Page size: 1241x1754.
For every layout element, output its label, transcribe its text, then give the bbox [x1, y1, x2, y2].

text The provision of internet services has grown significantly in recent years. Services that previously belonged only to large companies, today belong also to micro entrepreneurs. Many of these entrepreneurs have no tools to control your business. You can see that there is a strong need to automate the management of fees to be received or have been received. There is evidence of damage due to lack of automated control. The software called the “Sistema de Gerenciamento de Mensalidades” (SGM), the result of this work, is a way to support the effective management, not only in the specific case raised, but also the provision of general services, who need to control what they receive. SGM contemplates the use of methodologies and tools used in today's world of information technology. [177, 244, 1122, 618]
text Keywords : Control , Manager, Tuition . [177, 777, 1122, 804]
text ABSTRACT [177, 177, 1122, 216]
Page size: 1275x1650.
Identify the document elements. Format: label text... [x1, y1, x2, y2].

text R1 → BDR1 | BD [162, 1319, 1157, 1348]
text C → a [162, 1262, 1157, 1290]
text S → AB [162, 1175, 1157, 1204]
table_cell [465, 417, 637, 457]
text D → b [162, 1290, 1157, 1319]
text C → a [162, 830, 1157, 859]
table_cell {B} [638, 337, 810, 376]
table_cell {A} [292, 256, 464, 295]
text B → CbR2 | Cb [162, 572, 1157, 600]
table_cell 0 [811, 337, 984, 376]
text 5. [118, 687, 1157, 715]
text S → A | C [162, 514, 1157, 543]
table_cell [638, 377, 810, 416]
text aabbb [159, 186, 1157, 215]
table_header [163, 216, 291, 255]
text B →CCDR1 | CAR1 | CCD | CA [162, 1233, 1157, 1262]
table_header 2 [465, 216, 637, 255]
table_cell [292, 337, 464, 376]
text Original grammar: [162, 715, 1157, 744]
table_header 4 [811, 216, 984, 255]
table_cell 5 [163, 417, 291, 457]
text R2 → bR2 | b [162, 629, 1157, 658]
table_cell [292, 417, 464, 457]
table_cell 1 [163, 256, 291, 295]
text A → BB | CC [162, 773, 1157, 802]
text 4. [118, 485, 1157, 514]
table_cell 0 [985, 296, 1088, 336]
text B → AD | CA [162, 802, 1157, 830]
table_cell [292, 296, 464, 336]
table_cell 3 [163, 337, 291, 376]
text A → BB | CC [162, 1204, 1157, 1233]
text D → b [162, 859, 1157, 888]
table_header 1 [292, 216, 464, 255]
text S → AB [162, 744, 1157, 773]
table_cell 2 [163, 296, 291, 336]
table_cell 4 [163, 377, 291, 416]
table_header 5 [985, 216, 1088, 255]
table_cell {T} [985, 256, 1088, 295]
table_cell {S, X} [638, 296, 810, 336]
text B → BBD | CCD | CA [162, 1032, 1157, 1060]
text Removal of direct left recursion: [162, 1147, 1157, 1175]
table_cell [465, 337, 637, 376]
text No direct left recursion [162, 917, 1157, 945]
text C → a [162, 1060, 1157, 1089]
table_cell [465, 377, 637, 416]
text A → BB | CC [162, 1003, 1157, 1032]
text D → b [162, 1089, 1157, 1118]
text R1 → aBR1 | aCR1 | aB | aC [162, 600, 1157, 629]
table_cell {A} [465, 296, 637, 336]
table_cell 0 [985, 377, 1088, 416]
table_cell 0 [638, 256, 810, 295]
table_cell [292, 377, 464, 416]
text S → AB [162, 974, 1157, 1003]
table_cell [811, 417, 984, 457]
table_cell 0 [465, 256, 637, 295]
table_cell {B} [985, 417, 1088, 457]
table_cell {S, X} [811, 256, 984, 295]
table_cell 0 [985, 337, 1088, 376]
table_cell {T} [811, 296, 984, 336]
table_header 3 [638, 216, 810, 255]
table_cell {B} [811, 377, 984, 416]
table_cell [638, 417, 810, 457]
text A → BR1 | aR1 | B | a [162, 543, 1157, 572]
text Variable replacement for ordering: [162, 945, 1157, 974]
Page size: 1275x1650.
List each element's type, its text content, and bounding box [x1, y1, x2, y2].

════════════════════

◆ WHAT TO WORK ON ◆
Please reproduce every one of the lines above word for word.

◆ TASK ANSWER ◆
Page size: 1241x1754.
For every layout element, output its label, transcribe its text, then give the bbox [x1, y1, x2, y2].

text The provision of internet services has grown significantly in recent years. Services that previously belonged only to large companies, today belong also to micro entrepreneurs. Many of these entrepreneurs have no tools to control your business. You can see that there is a strong need to automate the management of fees to be received or have been received. There is evidence of damage due to lack of automated control. The software called the “Sistema de Gerenciamento de Mensalidades” (SGM), the result of this work, is a way to support the effective management, not only in the specific case raised, but also the provision of general services, who need to control what they receive. SGM contemplates the use of methodologies and tools used in today's world of information technology. [177, 244, 1122, 618]
text Keywords : Control , Manager, Tuition . [177, 777, 1122, 804]
text ABSTRACT [177, 177, 1122, 216]
Page size: 1275x1650.
Identify the document elements. Format: label text... [x1, y1, x2, y2].

text R1 → BDR1 | BD [162, 1319, 1157, 1348]
text C → a [162, 1262, 1157, 1290]
text S → AB [162, 1175, 1157, 1204]
table_cell [465, 417, 637, 457]
text D → b [162, 1290, 1157, 1319]
text C → a [162, 830, 1157, 859]
table_cell {B} [638, 337, 810, 376]
table_cell {A} [292, 256, 464, 295]
text B → CbR2 | Cb [162, 572, 1157, 600]
table_cell 0 [811, 337, 984, 376]
text 5. [118, 687, 1157, 715]
text S → A | C [162, 514, 1157, 543]
table_cell [638, 377, 810, 416]
text aabbb [159, 186, 1157, 215]
table_header [163, 216, 291, 255]
text B →CCDR1 | CAR1 | CCD | CA [162, 1233, 1157, 1262]
table_header 2 [465, 216, 637, 255]
table_cell [292, 337, 464, 376]
text Original grammar: [162, 715, 1157, 744]
table_header 4 [811, 216, 984, 255]
table_cell 5 [163, 417, 291, 457]
text R2 → bR2 | b [162, 629, 1157, 658]
table_cell [292, 417, 464, 457]
table_cell 1 [163, 256, 291, 295]
text A → BB | CC [162, 773, 1157, 802]
text 4. [118, 485, 1157, 514]
table_cell 0 [985, 296, 1088, 336]
text B → AD | CA [162, 802, 1157, 830]
table_cell [292, 296, 464, 336]
table_cell 3 [163, 337, 291, 376]
text A → BB | CC [162, 1204, 1157, 1233]
text D → b [162, 859, 1157, 888]
table_header 1 [292, 216, 464, 255]
text S → AB [162, 744, 1157, 773]
table_cell 2 [163, 296, 291, 336]
table_cell 4 [163, 377, 291, 416]
table_header 5 [985, 216, 1088, 255]
table_cell {T} [985, 256, 1088, 295]
table_cell {S, X} [638, 296, 810, 336]
text B → BBD | CCD | CA [162, 1032, 1157, 1060]
text Removal of direct left recursion: [162, 1147, 1157, 1175]
table_cell [465, 337, 637, 376]
text No direct left recursion [162, 917, 1157, 945]
text C → a [162, 1060, 1157, 1089]
table_cell [465, 377, 637, 416]
text A → BB | CC [162, 1003, 1157, 1032]
text D → b [162, 1089, 1157, 1118]
text R1 → aBR1 | aCR1 | aB | aC [162, 600, 1157, 629]
table_cell {A} [465, 296, 637, 336]
table_cell 0 [985, 377, 1088, 416]
table_cell 0 [638, 256, 810, 295]
table_cell [292, 377, 464, 416]
text S → AB [162, 974, 1157, 1003]
table_cell [811, 417, 984, 457]
table_cell 0 [465, 256, 637, 295]
table_cell {B} [985, 417, 1088, 457]
table_cell {S, X} [811, 256, 984, 295]
table_cell 0 [985, 337, 1088, 376]
table_cell {T} [811, 296, 984, 336]
table_header 3 [638, 216, 810, 255]
table_cell {B} [811, 377, 984, 416]
table_cell [638, 417, 810, 457]
text A → BR1 | aR1 | B | a [162, 543, 1157, 572]
text Variable replacement for ordering: [162, 945, 1157, 974]
Page size: 1275x1650.
List each element's type, its text content, and bounding box [x1, y1, x2, y2].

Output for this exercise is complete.